Machine learning’s promise in aviation will hinge on its certifiers as much as its coders. “The challenge isn’t proving performance. It’s proving predictability,” Ryan said. “That’s exactly what certification exists to do.”

What’s ahead of the leading edge? What’s next? Looking ahead, both the FAA and EASA are developing new levels of guidance for AI assurance. EASA’s “Level 3” guidance, expected soon, will address moving from human-supervised automation to genuinely independent functions. Meanwhile, FAA’s performance-based certification framework is experimenting with real-world partnerships, what Ryan described as “crawl, walk, fly.”

Durand sees a potential future where pre-trained models can be periodically updated, improving safety without full recertification. “There’s a sweet spot between static and self-learning systems,” he said. “But regulators and industry need to define that mechanism together. Updating safely is the next big question.”

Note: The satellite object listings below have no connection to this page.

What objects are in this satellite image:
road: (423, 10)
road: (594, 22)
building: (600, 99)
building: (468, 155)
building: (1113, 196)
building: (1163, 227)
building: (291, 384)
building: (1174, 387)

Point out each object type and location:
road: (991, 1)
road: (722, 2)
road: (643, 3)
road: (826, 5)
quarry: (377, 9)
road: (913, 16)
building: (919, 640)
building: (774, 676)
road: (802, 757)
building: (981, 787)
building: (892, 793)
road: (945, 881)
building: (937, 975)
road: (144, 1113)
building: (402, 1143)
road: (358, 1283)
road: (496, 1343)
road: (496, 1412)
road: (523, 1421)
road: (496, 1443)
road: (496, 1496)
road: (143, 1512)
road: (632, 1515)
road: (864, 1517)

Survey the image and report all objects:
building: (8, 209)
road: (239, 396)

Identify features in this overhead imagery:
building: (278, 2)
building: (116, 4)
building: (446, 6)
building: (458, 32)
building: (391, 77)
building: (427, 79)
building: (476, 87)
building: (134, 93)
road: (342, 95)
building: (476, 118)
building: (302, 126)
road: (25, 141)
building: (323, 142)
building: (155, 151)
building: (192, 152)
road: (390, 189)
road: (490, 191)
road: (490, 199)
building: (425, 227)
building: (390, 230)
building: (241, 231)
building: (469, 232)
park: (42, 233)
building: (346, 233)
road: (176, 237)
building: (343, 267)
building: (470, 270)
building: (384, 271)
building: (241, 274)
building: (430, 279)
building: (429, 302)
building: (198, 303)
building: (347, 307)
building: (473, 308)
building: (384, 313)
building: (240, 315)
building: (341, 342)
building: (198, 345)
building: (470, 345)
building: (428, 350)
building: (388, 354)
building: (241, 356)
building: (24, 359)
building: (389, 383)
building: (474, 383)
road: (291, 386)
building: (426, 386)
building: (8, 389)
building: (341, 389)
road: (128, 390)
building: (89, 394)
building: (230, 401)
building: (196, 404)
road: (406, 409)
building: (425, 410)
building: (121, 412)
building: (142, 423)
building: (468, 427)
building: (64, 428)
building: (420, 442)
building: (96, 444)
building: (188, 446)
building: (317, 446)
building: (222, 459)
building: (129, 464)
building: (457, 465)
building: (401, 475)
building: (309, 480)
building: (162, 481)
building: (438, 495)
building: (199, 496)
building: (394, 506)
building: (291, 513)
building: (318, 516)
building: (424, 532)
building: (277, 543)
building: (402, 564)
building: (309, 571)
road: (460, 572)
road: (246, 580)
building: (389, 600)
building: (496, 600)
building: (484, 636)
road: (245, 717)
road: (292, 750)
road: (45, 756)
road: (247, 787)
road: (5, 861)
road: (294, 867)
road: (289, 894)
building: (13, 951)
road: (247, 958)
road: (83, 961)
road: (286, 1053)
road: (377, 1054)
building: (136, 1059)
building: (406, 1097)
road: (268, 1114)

As the session closed, Ryan paused to thank his panelists and the engineers in the room still wary of diving into this uncharted regulatory territory. “Every major step in aviation—glass cockpits, fly-by-wire, gps navigation—faced uncertainty until someone certified the first version,” he said. “Machine learning is just the next step in that lineage.”

The collective message was clear: certification isn’t  stopping AI implementation. It’s the path to implementing it safely into the service. And as business aviation once again takes the lead proving what’s possible. On the horizon, meticulous, mathematical progress will  replace hype and fear.